COMMAND: rosetta.gcc -paths ~/Software/Rosetta2/rosetta++/paths.txt -s a.pdb -score -intout test.txt -overwrite -remark_output -scorefile a.score
TOTAL SCORE -79.88
Rosetta 3 (using PyRosetta.ScientificLinux-r56324.64Bit)
from rosetta import *
pose = pose_from_pdb("a.pdb")
scorefxn = get_fa_scorefxn()
print "E = %f" % scorefxn(pose)
TOTAL SCORE 323.668
Weight Raw Weighted
fa_atr 0.8 -302.098 -241.678
fa_rep 0.44 419.826 184.724
fa_sol 0.75 193.97 145.477
fa_intra_rep 0.004 202.386 0.81
fa_elec 0.7 -19.301 -13.511
pro_close 1 28.542 28.542
hbond_sr_bb 1.17 -5.507 -6.443
hbond_lr_bb 1.17 -14.493 -16.957
hbond_bb_sc 1.17 -2.204 -2.579
hbond_sc 1.1 -1.476 -1.623
dslf_fa13 1 -5.318 -5.318
rama 0.2 -7.836 -1.567
omega 0.5 35.077 17.538
fa_dun 0.56 430.751 241.22
p_aa_pp 0.32 -16.289 -5.212
ref 1 0.245 0.245
The main difference you're seeing currently between the Rosetta++ scores and the Rosetta3 scores you list is the difference between centroid mode and fullatom mode. The Rosetta++ scorefunction you're displaying is a centroid mode score, but your PyRosetta scoring is fullatom.
Looking at the paper, it looks like you probably *don't* want the centroid energy function. Instead, you'll probably want the "soft_rep_design" energy function. Rosetta3 has a weights file which is called "soft_rep_design.wts", which likely is mostly analogous to the energy function used in the Rosetta++ runs in the paper.
Some *major* caveats, though: while many Rosetta++ functionalities got ported over to Rosetta3, not everything got ported, and what got ported wasn't necessarily exactly identical in behavior to Rosetta++. While mostly similar, there's no guarantee that Rosetta3 functionality is the same as Rosetta++ functionality. Moreover, even within Rosetta3 itself, things get tweaked and continually improved. So the behavior of something today might be different that what it was several years ago (or even last month).
If you're using a recent PyRosetta (an r56324 would count), the main thing you have to watch out for is the score12 -> talaris2013 transition. This transition introduced significant changes in how various scoring terms worked and other underlying behavior. If you want to recapitulate the behavior of earlier versions of Rosetta, you'd be advised to add the commandline flag -restore_pre_talaris_2013_behavior when you initialize PyRosetta (See http://www.pyrosetta.org/faq#TOC-1.-How-do-I-interact-with-the-Rosetta-O... )
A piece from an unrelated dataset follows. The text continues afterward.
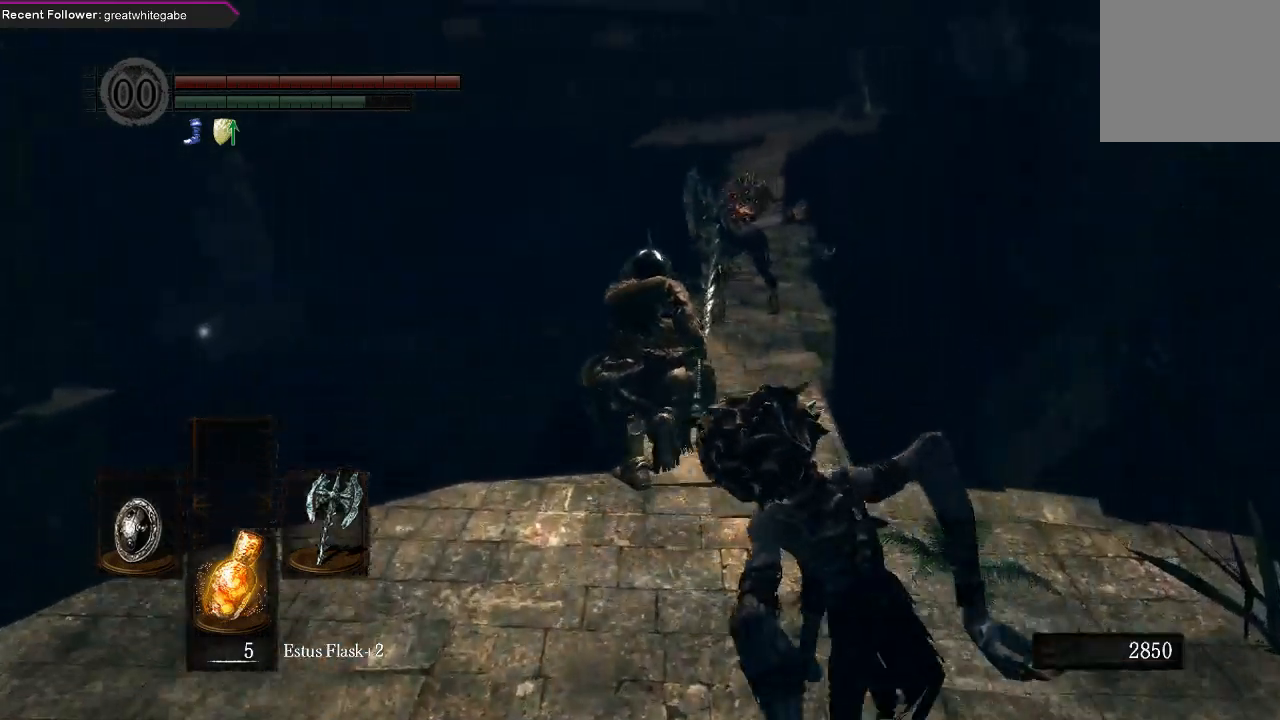
{"buttons": ["B", "L1"], "left_stick": "up-right", "right_stick": "up-left", "events": [[200, "left_stick", "up-right"], [500, "right_stick", "up-left"]]}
I might also recommend running some of the example systems from the paper with your PyRosetta scheme, and checking that the performance is close to or better than what they saw in the paper, to make sure things are working well.
Thanks rmoretti for the detailed reply! I will look out for centroid vs full atom modes; soft_rep_design vs default weights; and also score12 vs talaris2013 differences. This is quite helpful in navigating the different options and scoring modes available in Rosetta.
I've been performing a comparison of many various scoring function and atom representations in Rosetta 2.3 vs 3.5, and the results all make sense so far. There is just one detail I've having difficulty getting.
Right now in Rosetta 2.3, the option -soft_rep_design doesn't seem to have any effect on the score.
The command I am using is
rosetta.gcc -paths ~/Software/Rosetta2/rosetta++/paths.txt -s a.pdb -score -intout score.txt -overwrite -remark_output -scorefile a.score -soft_rep_design
rosetta.gcc -paths ~/Software/Rosetta2/rosetta++/paths.txt -s a.pdb -score -intout score.txt -overwrite -remark_output -scorefile a.score
Do you know how I can set up a calculation to compare the score with vs without the softened potential?
Thanks much, Julius
I should add that I also ran it in full atom mode (-fa_input), and the -soft_rep_design flag didn't seem to have an effect then either.
If the softrep flag is being read appropriately, you should be getting output messages like "using soft potentials as requested by the -soft_rep_design flag" and "!!! weights for packer modified according to the -soft_rep_design flag !!!" in the Rosetta++ logging output.
I'm not tremendously familiar with the Rosetta++ code, but it could be that with the plain scoring mode you don't actually trigger the soft_rep_design scoring -- instead you may actually need to use the packer in order to trigger its use. (And it may be that even with the packer use you'll automatically rescore with a non-soft-rep scorefunction at the very end automatically.)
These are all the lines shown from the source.